Me proteja por onde eu caminhe,
Pra que meu coração não definhe,
E me livre daquilo que é ruim
E que tal como um bicho que grunhe
Nos ataca ou nos indispõe;
Que doença comigo nem sonhe.

Na moléstia, me trate, porém,
Com a erva que cura e que vem
Da natura, da mata, da mãe;
Recomponha-me e me acompanhe,
Pois saúde é o bem que se impõe
Mais que ouro, dindim ou bitcoin.

Que meu canto que não se contém
A nenhum outro deus não assanhe,
Pois quem canto, quem chamo e já vem
É Ossain! É Ossain! É Ossain!

Para Onde Vamos?

Para onde vamos?
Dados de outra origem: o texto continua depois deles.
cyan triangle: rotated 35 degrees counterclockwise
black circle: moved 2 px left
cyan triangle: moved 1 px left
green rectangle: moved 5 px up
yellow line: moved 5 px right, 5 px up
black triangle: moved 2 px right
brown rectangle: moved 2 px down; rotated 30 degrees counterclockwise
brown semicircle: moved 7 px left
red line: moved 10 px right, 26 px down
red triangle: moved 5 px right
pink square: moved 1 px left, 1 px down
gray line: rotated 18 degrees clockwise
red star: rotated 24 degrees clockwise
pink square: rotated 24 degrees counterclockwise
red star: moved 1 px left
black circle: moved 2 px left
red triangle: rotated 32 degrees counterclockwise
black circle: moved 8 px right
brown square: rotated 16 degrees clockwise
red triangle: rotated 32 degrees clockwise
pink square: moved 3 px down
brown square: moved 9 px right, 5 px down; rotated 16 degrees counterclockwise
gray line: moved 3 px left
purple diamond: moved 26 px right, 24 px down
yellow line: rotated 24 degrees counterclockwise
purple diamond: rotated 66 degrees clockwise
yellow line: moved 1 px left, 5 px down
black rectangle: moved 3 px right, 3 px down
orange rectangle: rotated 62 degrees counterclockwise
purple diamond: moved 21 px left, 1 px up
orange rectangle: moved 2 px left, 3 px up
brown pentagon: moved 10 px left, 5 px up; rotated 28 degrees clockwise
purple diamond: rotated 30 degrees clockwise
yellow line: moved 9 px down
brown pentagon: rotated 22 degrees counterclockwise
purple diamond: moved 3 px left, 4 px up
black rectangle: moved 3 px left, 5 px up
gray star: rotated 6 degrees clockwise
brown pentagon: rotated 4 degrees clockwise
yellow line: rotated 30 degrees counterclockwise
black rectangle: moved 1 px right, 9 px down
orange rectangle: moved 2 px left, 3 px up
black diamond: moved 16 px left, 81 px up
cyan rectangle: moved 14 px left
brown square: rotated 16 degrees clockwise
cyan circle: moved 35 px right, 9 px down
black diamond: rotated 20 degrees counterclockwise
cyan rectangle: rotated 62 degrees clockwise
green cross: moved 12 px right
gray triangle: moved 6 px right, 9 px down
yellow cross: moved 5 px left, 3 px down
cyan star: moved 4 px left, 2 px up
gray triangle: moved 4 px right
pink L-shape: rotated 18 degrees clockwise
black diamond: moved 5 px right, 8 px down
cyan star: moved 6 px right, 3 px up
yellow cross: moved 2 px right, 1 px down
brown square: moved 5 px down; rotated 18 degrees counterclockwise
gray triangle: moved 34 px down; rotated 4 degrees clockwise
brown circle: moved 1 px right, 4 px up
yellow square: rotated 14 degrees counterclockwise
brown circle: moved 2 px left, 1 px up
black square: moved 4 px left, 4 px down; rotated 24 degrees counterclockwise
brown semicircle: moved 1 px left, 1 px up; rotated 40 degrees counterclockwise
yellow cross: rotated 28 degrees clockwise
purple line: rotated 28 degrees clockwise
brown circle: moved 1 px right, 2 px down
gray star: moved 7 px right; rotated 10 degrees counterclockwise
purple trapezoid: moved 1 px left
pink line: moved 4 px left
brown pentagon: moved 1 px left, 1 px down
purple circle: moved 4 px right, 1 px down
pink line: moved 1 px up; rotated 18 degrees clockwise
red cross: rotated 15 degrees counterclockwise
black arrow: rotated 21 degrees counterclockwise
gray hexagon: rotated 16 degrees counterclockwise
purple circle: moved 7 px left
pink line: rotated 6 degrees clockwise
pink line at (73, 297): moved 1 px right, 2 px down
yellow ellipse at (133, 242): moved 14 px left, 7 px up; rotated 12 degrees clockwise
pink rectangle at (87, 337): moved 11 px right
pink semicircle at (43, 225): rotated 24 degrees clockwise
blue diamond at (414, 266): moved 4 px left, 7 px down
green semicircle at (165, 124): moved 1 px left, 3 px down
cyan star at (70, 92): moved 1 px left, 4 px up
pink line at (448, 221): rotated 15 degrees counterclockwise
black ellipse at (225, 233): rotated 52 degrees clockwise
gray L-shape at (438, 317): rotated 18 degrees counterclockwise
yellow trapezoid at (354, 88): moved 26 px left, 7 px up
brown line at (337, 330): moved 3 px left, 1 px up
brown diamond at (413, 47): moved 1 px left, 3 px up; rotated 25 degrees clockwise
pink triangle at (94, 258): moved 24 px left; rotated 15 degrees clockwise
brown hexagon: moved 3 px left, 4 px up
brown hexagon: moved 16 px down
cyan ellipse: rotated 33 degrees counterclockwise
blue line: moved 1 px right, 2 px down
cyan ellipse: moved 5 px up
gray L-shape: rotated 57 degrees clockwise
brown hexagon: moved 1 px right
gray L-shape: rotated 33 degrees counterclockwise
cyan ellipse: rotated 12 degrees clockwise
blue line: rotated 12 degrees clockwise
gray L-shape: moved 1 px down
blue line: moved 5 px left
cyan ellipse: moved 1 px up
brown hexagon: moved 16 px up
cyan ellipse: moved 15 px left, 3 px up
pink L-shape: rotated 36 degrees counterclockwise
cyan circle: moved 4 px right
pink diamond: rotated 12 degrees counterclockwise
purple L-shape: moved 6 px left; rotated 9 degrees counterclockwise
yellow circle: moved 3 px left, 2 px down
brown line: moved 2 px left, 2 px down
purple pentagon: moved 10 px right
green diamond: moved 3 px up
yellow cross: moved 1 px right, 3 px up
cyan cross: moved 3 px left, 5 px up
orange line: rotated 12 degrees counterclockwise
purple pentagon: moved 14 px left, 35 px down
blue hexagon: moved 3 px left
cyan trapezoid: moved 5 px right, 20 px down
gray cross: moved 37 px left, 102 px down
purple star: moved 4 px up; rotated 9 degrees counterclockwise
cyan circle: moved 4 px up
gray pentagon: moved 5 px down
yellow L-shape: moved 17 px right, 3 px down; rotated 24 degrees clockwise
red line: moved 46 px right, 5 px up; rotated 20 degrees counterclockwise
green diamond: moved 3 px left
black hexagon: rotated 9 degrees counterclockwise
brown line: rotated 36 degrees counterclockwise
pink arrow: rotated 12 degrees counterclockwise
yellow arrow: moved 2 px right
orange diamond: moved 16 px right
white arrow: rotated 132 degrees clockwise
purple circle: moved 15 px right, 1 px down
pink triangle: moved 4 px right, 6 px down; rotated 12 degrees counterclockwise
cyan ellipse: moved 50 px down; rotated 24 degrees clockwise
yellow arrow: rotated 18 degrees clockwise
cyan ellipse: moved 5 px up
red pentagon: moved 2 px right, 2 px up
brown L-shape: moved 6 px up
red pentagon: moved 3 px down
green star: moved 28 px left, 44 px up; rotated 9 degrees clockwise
Ah, onde vamos parar?
Nessa encruzilhada, que estrada vamos pegar?
Que perigo de mau tempo, temporal,
De temperatura em alta e de desastre existe pra todos nós afinal?

Que desmatamento ou incêndio ou inundação
Nossos olhos tristes ainda inundarão?
Que geleira tem que ainda derreter,
Pra quebrar a pedra de gelo que tem no peito quem tem um alto e podre poder?

Quanto tempo vamos seguir sem de fato agir
Contra a gana por grana que só faz destruir?
Quantos homens, aos milhares, aos milhões,
Vão morrer de fome e de sede, vítimas de ações de outros homens, de outras nações?

Que será do mundo que vemos, que mundo nós
Deixaremos às gerações que virão após?
Que futuro preparamos, que manhã?
Nosso tino ou desatino hoje define nosso destino aqui amanhã.